Landmark CEO Ted Mundorff
S&P Global: What is the future of theatrical and streaming film? Do you think they can overlap?
Ted Mundorff: I believe the theatrical experience drives business, drives awards, drives the event. I have not seen any evidence of a model that would call for a streaming and exhibition window at the same time that benefits either side. I believe theatrical sets the tone for what people are going to remember and what they’re going to see later on streaming.
Studios are trying to figure out ways to save money, and they believe that they should shorten the window or collapse the window completely. ... I certainly can't speak for [the studios] but that's the feeling I get. I believe that if windows were collapsed it would devalue the product on both sides.
What can theater operators do to recover from flatlining admissions?
It's not flatlining. Since 1927 it has declined. Every reporter likes to report that, but it's been reported every year since 1927. The fact is, the box office is up. The box office in a bad climate does about $10.5 billion a year. I think it's a pretty healthy business. So everyone can shake their head and say admissions are down, but guess what, Major League Baseball is down. The NFL is down. Television is down. You name it, it's down, and it's going to continue to be down because every new thing that comes along has an impact on something else. So it's not news.
The reason I go back to 1927 is because 1926 is the year network radio came to be, and the first thing out of everyone's mouth was, "The movie theaters are dead." Well, the '50s come along and it's the same thing with television. Then VHS comes along, DVDs, Netflix, etc. So it's a refrain that has been often said, but I can tell you that Landmark Theatres will have its biggest year in its history this year at the box office. So I'm sitting here pretty pleased with results. Our product is pretty good. We do have runs of bad product, and folks vote with the pocketbook. But this year has been an abundance of riches.
Do you see a future for subscription platforms like MoviePass Inc. in the industry?

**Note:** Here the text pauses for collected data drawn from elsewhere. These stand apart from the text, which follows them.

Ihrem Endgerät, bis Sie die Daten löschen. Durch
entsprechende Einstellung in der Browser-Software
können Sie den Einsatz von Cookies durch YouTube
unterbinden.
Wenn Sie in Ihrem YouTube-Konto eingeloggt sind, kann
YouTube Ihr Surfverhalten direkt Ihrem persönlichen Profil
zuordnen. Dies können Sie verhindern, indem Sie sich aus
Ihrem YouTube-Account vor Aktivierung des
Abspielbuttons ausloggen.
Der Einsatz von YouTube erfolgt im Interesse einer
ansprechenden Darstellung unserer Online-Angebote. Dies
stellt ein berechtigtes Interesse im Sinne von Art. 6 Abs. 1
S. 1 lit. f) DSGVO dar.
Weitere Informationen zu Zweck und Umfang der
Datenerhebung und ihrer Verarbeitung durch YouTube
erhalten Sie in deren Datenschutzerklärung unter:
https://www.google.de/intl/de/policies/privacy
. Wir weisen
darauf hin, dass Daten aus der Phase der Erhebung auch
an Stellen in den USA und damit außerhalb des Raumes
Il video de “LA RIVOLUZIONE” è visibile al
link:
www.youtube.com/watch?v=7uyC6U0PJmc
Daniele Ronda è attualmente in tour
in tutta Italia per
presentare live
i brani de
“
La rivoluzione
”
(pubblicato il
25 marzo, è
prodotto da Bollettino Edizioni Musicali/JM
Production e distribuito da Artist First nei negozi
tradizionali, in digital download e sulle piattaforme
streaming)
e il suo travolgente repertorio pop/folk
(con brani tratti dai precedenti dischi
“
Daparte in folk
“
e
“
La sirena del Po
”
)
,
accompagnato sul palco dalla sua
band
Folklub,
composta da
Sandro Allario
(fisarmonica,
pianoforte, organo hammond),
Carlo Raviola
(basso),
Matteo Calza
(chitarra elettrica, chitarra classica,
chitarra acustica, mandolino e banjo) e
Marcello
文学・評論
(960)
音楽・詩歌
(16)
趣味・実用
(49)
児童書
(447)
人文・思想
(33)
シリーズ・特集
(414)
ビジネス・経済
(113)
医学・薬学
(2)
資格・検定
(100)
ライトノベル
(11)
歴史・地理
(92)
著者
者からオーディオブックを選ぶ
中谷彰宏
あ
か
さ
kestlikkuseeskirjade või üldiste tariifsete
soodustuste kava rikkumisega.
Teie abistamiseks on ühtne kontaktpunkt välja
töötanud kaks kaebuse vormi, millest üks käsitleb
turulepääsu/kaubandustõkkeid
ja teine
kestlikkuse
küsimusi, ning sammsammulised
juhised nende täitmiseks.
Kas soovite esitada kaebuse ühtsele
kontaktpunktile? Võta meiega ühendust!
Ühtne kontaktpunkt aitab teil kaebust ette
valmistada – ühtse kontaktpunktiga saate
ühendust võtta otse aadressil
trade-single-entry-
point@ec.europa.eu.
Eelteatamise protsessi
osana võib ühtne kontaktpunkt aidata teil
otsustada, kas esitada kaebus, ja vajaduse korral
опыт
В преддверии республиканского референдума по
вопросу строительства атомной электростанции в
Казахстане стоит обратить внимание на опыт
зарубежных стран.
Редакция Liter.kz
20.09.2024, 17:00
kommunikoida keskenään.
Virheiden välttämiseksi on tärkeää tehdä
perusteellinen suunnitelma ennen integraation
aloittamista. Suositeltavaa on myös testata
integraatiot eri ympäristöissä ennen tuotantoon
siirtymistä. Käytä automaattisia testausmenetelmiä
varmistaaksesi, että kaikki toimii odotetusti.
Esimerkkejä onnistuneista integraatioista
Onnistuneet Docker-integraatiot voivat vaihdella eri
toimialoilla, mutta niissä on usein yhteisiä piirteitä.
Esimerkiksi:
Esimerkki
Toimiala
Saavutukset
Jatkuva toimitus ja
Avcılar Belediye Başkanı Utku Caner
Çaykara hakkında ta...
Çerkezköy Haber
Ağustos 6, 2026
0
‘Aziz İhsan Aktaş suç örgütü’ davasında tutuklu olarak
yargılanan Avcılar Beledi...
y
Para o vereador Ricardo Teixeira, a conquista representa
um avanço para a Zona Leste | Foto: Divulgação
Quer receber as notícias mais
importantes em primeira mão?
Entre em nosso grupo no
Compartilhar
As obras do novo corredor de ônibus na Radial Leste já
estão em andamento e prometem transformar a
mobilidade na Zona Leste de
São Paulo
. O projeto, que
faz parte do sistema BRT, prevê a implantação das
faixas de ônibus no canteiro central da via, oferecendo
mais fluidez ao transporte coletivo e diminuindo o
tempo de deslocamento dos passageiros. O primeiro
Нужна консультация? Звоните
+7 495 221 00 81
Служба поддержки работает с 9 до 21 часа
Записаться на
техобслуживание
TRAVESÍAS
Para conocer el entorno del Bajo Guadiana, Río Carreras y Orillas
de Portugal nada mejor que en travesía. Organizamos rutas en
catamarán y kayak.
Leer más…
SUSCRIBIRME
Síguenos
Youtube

I do. I think the notoriety that MoviePass has captured over the last year is tremendous. And hey, we have to look at our pricing models. It definitely disrupted the business. As an industry, individually, we have to look at how we price the movies and what kind of model are we going to present. AMC Entertainment Holdings Inc. and Cinemark Holdings Inc. have already started their own subscriptions, and they'll play with that. [There's an] old story: You don't want to be the first cell phone company; you want to be the third cell phone company because the first two failed. So I think there's a model out there, but also the studios are going to have to agree with it because even though they can't tell you what to price, they can tell you the minimum they'll accept per ticket. I think they will realize, hopefully, that they need to work with exhibitors to try to hit that sweet spot that will encourage more theatergoers.